Pero tienen que cambiar de dirección, porque Mathilda pone nervioso al gerente del hotel, al soltarle de golpe que él no es su padre, sino su amante. Y es que la niña, antes sola cree, o de verdad siente, que está enamorándose de León, quien no puede concebir su amor sino en estado de pureza por la pequeña, el mismo que lo va humanizando cada vez más. Pero será en la terrible balacera, cuando Stansfield, envíe a sus asesinos para dar cuenta de él, cuando se nos revele el hecho. León no sólo protege a Mathilda, y a sí mismo, sino que tiene la insensatez de estirar el brazo, pasándolo a lo largo de la ventana abierta, sobre la cual disparan los francotiradores de Stansfield desde la calle, para tomar la maceta con la aglaonema, y ponerla a salvo.

La planta –su “mejor amiga, siempre feliz, no pregunta, y se parece a mí, sin raíces”–, de la cual el desarraigado León se hiciera cargo mucho antes de conocer a Mathilda, es en realidad quien le sujeta, le une y le ancla –como la misma planta lo está a la tierra de su maceta–, con la otredad, aquél capaz de provocarnos el deseo inconsciente de protección del otro, o del ser, o del objeto amado. Por esto comprendemos que, como los asesinos de “Tiempos violentos” (Pulp Fiction, Quentin Tarantino, 1994), León es tan sólo otro peón en el mundo no sindicalizado del crimen, capaz de levantarse, ir por el desayuno, y meterse en una discusión medieval sobre la calidad de las hamburguesas, antes de ir a cocer a tiros a quien les ha tocado matar esa mañana.

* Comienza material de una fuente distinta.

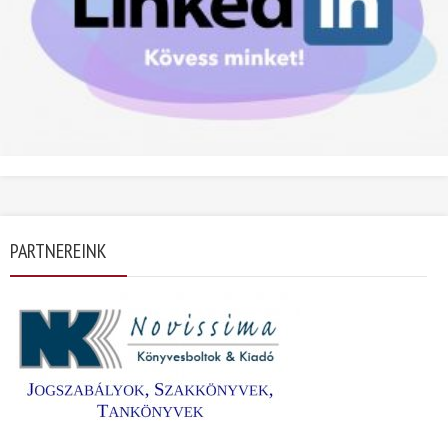
PARTNEREINK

La planta de León –la mascota más original que el cine nos ha dado en toda su historia–, y después Mathilda, convierten en hombre –y en padre de familia– a un “perfecto asesino”, cuya única falta –amar algo y a alguien–, por única vez en su vida, contravendrá el código tácito de los asesinos –no amar, ni ser amado–, lo que le llevará a sacrificarse, finalmente, por la niña quien, acompañada tan solo por la planta, la llevará a su escuela y ahí la sembrará, en el jardín, en memoria de aquel desarraigado que echó raíces en lo profundo de su corazón.